Mia Ives-Rublee is an American disability rights activist, policy analyst, social worker, and public speaker who currently works as the Senior Director of the Disability Justice Initiative at the Center for American Progress. She is best known for her work on the Women's March in 2016, co-founding the Women's March Disability Caucus and developing the accessibility plans for the original march in 2017. She was nominated by President Joe Biden on December 20, 2021 to the President's Advisory Commission on Asian Americans, Native Hawaiians, and Pacific Islanders.

==Early life and education==
Ives-Rublee was born in South Korea with the Korean name. She was born with osteogenesis imperfecta. She immigrated to the United States through inter-country adoption at the age of three. She attended Walter Hines Page High School in North Carolina and studied sociology at the University of Illinois Urbana-Champaign. At Illinois, she competed in Wheelchair Track and Road Racing and was the president of Delta Sigma Omicron, a disability service fraternity. After graduating with a bachelor's degree in sociology, she attended the University of North Carolina at Chapel Hill and obtained her master's degree in social work. She then worked as a research associate, and wrote a guest column about service dogs in The News and Observer.

== Disability activism ==

=== Women's March ===
Ives-Rublee became involved with the Women's March on Washington following the 2016 U.S. presidential election. She saw posts online about the march and decided to get a group of disabled friends together to push for the event to include disabled people. Estimates showed over 40,000 disabled people attended.
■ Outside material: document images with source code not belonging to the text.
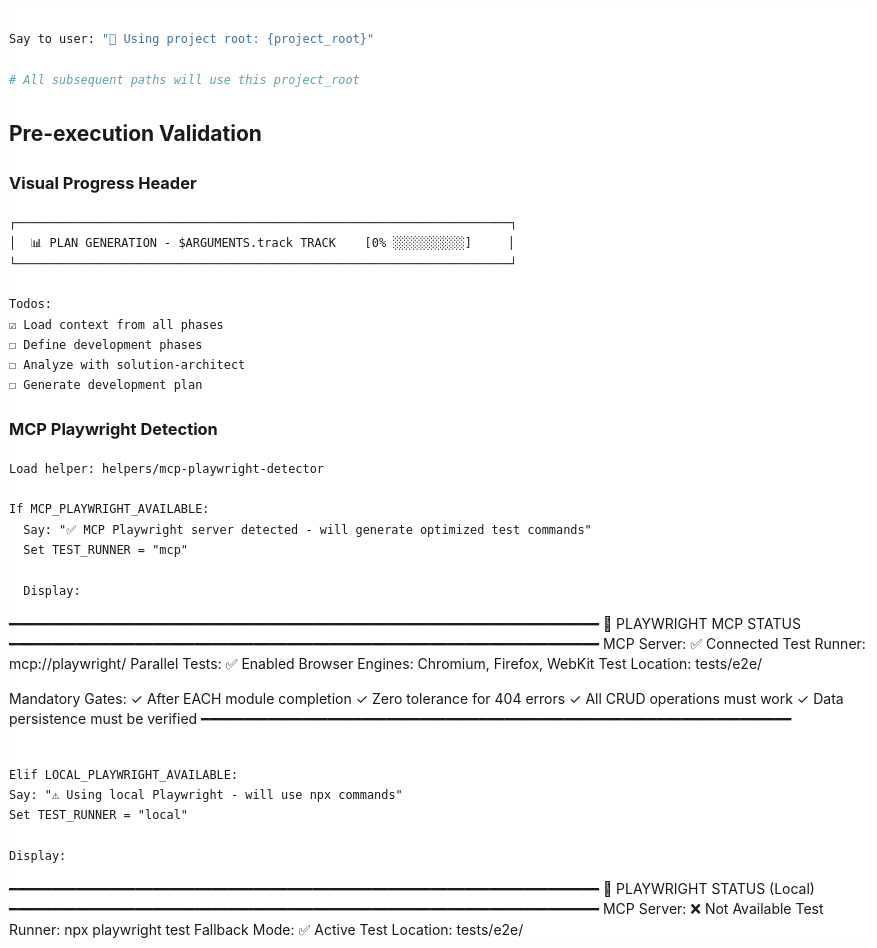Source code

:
 ```bash

Say to user: "📍 Using project root: {project_root}"

# All subsequent paths will use this project_root
```

## Pre-execution Validation

### Visual Progress Header
```
┌─────────────────────────────────────────────────────────────────────┐
│  📊 PLAN GENERATION - $ARGUMENTS.track TRACK    [0% ░░░░░░░░░░]     │
└─────────────────────────────────────────────────────────────────────┘

Todos:
☑ Load context from all phases
☐ Define development phases
☐ Analyze with solution-architect
☐ Generate development plan
```

### MCP Playwright Detection
```
Load helper: helpers/mcp-playwright-detector

If MCP_PLAYWRIGHT_AVAILABLE:
  Say: "✅ MCP Playwright server detected - will generate optimized test commands"
  Set TEST_RUNNER = "mcp"

  Display:
  ```
  ━━━━━━━━━━━━━━━━━━━━━━━━━━━━━━━━━━━━━━━━━━━━━━━━━━━━━━━━━━━━━━━━━━━━━━
  🧪 PLAYWRIGHT MCP STATUS
  ━━━━━━━━━━━━━━━━━━━━━━━━━━━━━━━━━━━━━━━━━━━━━━━━━━━━━━━━━━━━━━━━━━━━━━
  MCP Server:       ✅ Connected
  Test Runner:      mcp://playwright/
  Parallel Tests:   ✅ Enabled
  Browser Engines:  Chromium, Firefox, WebKit
  Test Location:    tests/e2e/

  Mandatory Gates:
  ✓ After EACH module completion
  ✓ Zero tolerance for 404 errors
  ✓ All CRUD operations must work
  ✓ Data persistence must be verified
  ━━━━━━━━━━━━━━━━━━━━━━━━━━━━━━━━━━━━━━━━━━━━━━━━━━━━━━━━━━━━━━━━━━━━━━
  ```

Elif LOCAL_PLAYWRIGHT_AVAILABLE:
  Say: "⚠️ Using local Playwright - will use npx commands"
  Set TEST_RUNNER = "local"

  Display:
  ```
  ━━━━━━━━━━━━━━━━━━━━━━━━━━━━━━━━━━━━━━━━━━━━━━━━━━━━━━━━━━━━━━━━━━━━━━
  🧪 PLAYWRIGHT STATUS (Local)
  ━━━━━━━━━━━━━━━━━━━━━━━━━━━━━━━━━━━━━━━━━━━━━━━━━━━━━━━━━━━━━━━━━━━━━━
  MCP Server:       ❌ Not Available
  Test Runner:      npx playwright test
  Fallback Mode:    ✅ Active
  Test Location:    tests/e2e/

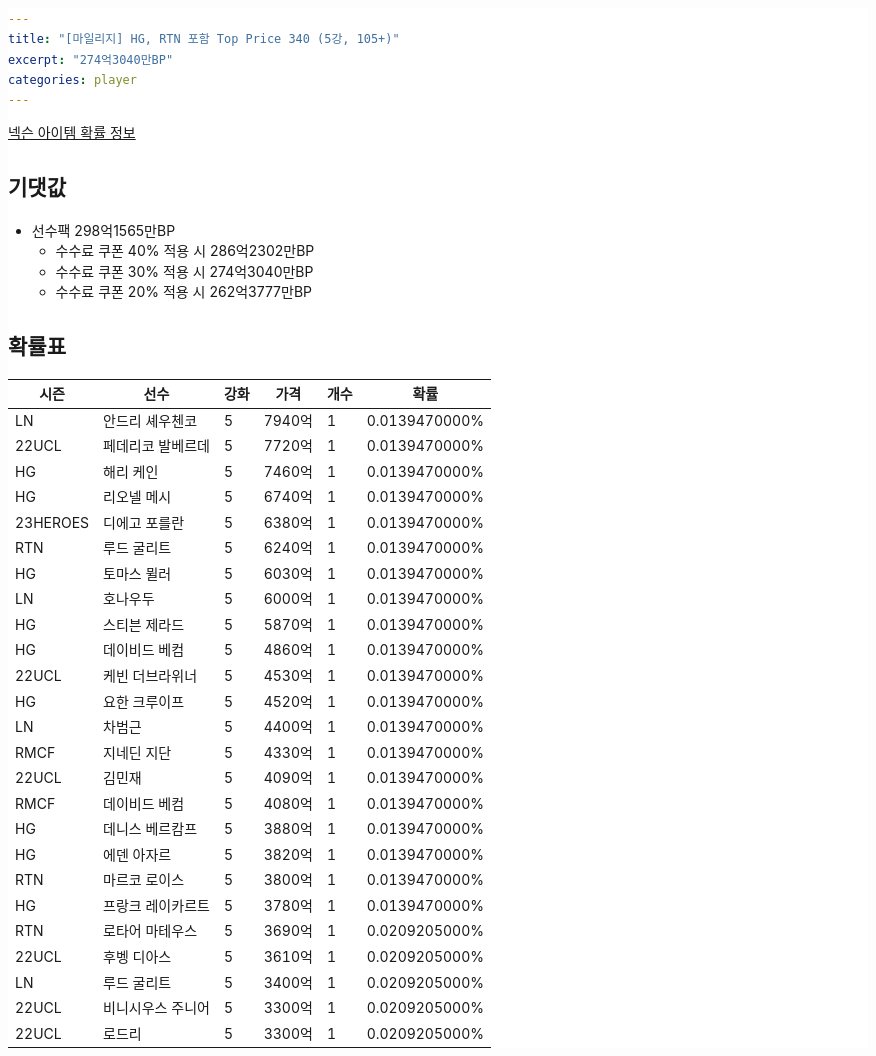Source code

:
 ```yaml
---
title: "[마일리지] HG, RTN 포함 Top Price 340 (5강, 105+)"
excerpt: "274억3040만BP"
categories: player
---
```

[넥슨 아이템 확률 정보](http://iteminfo.nexon.com/probability/fo4?sn=7211)

## 기댓값
- 선수팩 298억1565만BP
  - 수수료 쿠폰 40% 적용 시 286억2302만BP
  - 수수료 쿠폰 30% 적용 시 274억3040만BP
  - 수수료 쿠폰 20% 적용 시 262억3777만BP


## 확률표

|시즌|선수|강화|가격|개수|확률|
|---|---|---|---|---|---|
|LN|안드리 셰우첸코|5|7940억|1|0.0139470000%|
|22UCL|페데리코 발베르데|5|7720억|1|0.0139470000%|
|HG|해리 케인|5|7460억|1|0.0139470000%|
|HG|리오넬 메시|5|6740억|1|0.0139470000%|
|23HEROES|디에고 포를란|5|6380억|1|0.0139470000%|
|RTN|루드 굴리트|5|6240억|1|0.0139470000%|
|HG|토마스 뮐러|5|6030억|1|0.0139470000%|
|LN|호나우두|5|6000억|1|0.0139470000%|
|HG|스티븐 제라드|5|5870억|1|0.0139470000%|
|HG|데이비드 베컴|5|4860억|1|0.0139470000%|
|22UCL|케빈 더브라위너|5|4530억|1|0.0139470000%|
|HG|요한 크루이프|5|4520억|1|0.0139470000%|
|LN|차범근|5|4400억|1|0.0139470000%|
|RMCF|지네딘 지단|5|4330억|1|0.0139470000%|
|22UCL|김민재|5|4090억|1|0.0139470000%|
|RMCF|데이비드 베컴|5|4080억|1|0.0139470000%|
|HG|데니스 베르캄프|5|3880억|1|0.0139470000%|
|HG|에덴 아자르|5|3820억|1|0.0139470000%|
|RTN|마르코 로이스|5|3800억|1|0.0139470000%|
|HG|프랑크 레이카르트|5|3780억|1|0.0139470000%|
|RTN|로타어 마테우스|5|3690억|1|0.0209205000%|
|22UCL|후벵 디아스|5|3610억|1|0.0209205000%|
|LN|루드 굴리트|5|3400억|1|0.0209205000%|
|22UCL|비니시우스 주니어|5|3300억|1|0.0209205000%|
|22UCL|로드리|5|3300억|1|0.0209205000%|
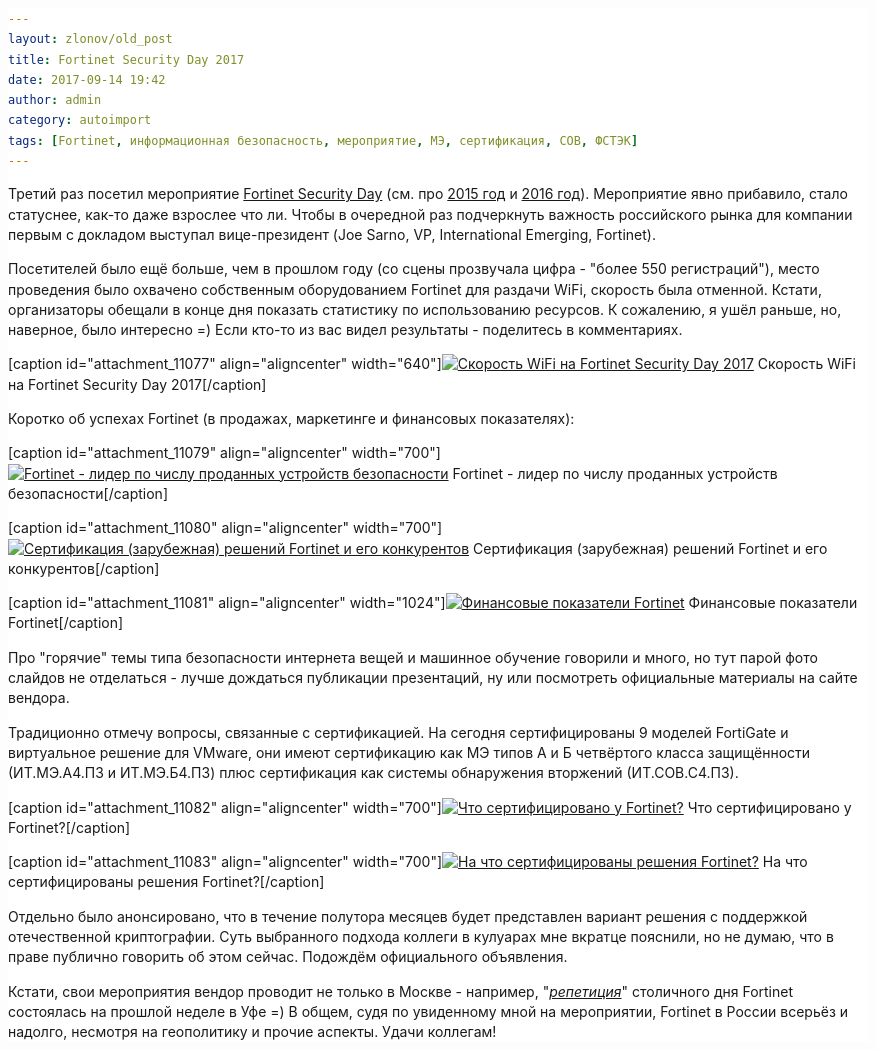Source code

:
 ```yaml
---
layout: zlonov/old_post
title: Fortinet Security Day 2017
date: 2017-09-14 19:42
author: admin
category: autoimport
tags: [Fortinet, информационная безопасность, мероприятие, МЭ, сертификация, СОВ, ФСТЭК]
---
```

Третий раз посетил мероприятие <a href="https://www.fortinet-events.com/securityday_moscow_2017">Fortinet Security Day</a> (см. про <a href="https://zlonov.ru/2015/12/fortinet-security-day-2015/">2015 год</a> и <a href="https://zlonov.ru/2016/09/fortinet-security-day-2016/">2016 год</a>). Мероприятие явно прибавило, стало статуснее, как-то даже взрослее что ли. Чтобы в очередной раз подчеркнуть важность российского рынка для компании первым с докладом выступал вице-президент (Joe Sarno, VP, International Emerging, Fortinet).

Посетителей было ещё больше, чем в прошлом году (со сцены прозвучала цифра - "более 550 регистраций"), место проведения было охвачено собственным оборудованием Fortinet для раздачи WiFi, скорость была отменной. Кстати, организаторы обещали в конце дня показать статистику по использованию ресурсов. К сожалению, я ушёл раньше, но, наверное, было интересно =) Если кто-то из вас видел результаты - поделитесь в комментариях.

[caption id="attachment_11077" align="aligncenter" width="640"]<a href="/assets/uploads/Скорость-WiFi-на-Fortinet-Security-Day-2017.jpg"><img class="size-full wp-image-11077" src="/assets/uploads/Скорость-WiFi-на-Fortinet-Security-Day-2017.jpg" alt="Скорость WiFi на Fortinet Security Day 2017" width="640" height="230" /></a> Скорость WiFi на Fortinet Security Day 2017[/caption]

Коротко об успехах Fortinet (в продажах, маркетинге и финансовых показателях):

[caption id="attachment_11079" align="aligncenter" width="700"]<a href="/assets/uploads/Fortinet-лидер-по-числу-проданных-устройств-безопасности.jpg"><img class="size-full wp-image-11079" src="/assets/uploads/Fortinet-лидер-по-числу-проданных-устройств-безопасности.jpg" alt="Fortinet - лидер по числу проданных устройств безопасности" width="700" height="573" /></a> Fortinet - лидер по числу проданных устройств безопасности[/caption]

[caption id="attachment_11080" align="aligncenter" width="700"]<a href="/assets/uploads/Сертификация-зарубежная-решений-Fortinet-и-его-конкурентов.jpg"><img class="size-full wp-image-11080" src="/assets/uploads/Сертификация-зарубежная-решений-Fortinet-и-его-конкурентов.jpg" alt="Сертификация (зарубежная) решений Fortinet и его конкурентов" width="700" height="839" /></a> Сертификация (зарубежная) решений Fortinet и его конкурентов[/caption]

[caption id="attachment_11081" align="aligncenter" width="1024"]<a href="/assets/uploads/Финансовые-показатели-Fortinet.jpg"><img class="size-large wp-image-11081" src="/assets/uploads/Финансовые-показатели-Fortinet-1024x800.jpg" alt="Финансовые показатели Fortinet" width="1024" height="800" /></a> Финансовые показатели Fortinet[/caption]

Про "горячие" темы типа безопасности интернета вещей и машинное обучение говорили и много, но тут парой фото слайдов не отделаться - лучше дождаться публикации презентаций, ну или посмотреть официальные материалы на сайте вендора.

Традиционно отмечу вопросы, связанные с сертификацией. На сегодня сертифицированы 9 моделей FortiGate и виртуальное решение для VMware, они имеют сертификацию как МЭ типов А и Б четвёртого класса защищённости (ИТ.МЭ.А4.ПЗ и ИТ.МЭ.Б4.ПЗ) плюс сертификация как системы обнаружения вторжений (ИТ.СОВ.С4.ПЗ).

[caption id="attachment_11082" align="aligncenter" width="700"]<a href="/assets/uploads/Что-сертифицировано-у-Fortinet.jpg"><img class="size-full wp-image-11082" src="/assets/uploads/Что-сертифицировано-у-Fortinet.jpg" alt="Что сертифицировано у Fortinet?" width="700" height="604" /></a> Что сертифицировано у Fortinet?[/caption]

[caption id="attachment_11083" align="aligncenter" width="700"]<a href="/assets/uploads/На-что-сертифицированы-решения-Fortinet.jpg"><img class="size-full wp-image-11083" src="/assets/uploads/На-что-сертифицированы-решения-Fortinet.jpg" alt="На что сертифицированы решения Fortinet?" width="700" height="491" /></a> На что сертифицированы решения Fortinet?[/caption]

Отдельно было анонсировано, что в течение полутора месяцев будет представлен вариант решения с поддержкой отечественной криптографии. Суть выбранного подхода коллеги в кулуарах мне вкратце пояснили, но не думаю, что в праве публично говорить об этом сейчас. Подождём официального объявления.

Кстати, свои мероприятия вендор проводит не только в Москве - например, "<a href="http://www.ussc.ru/events/id/126"><em>репетиция</em></a>" столичного дня Fortinet состоялась на прошлой неделе в Уфе =) В общем, судя по увиденному мной на мероприятии, Fortinet в России всерьёз и надолго, несмотря на геополитику и прочие аспекты. Удачи коллегам!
The event was one of the first progressive political events to have Deaf certified interpreters.

=== Center for American Progress ===
Ives-Rublee currently works at the Center for American Progress as the Senior Director of the Disability Justice Initiative. On September 21, 2021, she provided testimony to U.S. Senate Committee on Finance Subcommittee on Social Security, Pensions, and Family Policy during a hearing on "Policy Options for Improving Supplemental Security Income". Shortly after her testimony, she also contributed a guest column to The New York Times about disability beneficiaries.

In May 2022, Ives-Rublee wrote an opinion piece in response to Ed Yong's "The Millions of People Stuck in Pandemic Limbo" for The Atlantic, where she advocated for continued masking and other public health measures to support immunocompromised people.

She worked with Representative Ayanna Pressley, Senator Tammy Duckworth, and Senator Patty Murray on a resolution to establish a "Disability Reproductive Equity Day".

==Awards and recognition==
Ives-Rublee was named one of the Glamour's 2017 Women of the Year, along with other Women's March organizers. In May 2019, the UNC Chapel Hill's School of Social Work gave her an Outstanding Alumni award. She was also named She the People's 20 Women of Color to Watch in 2020.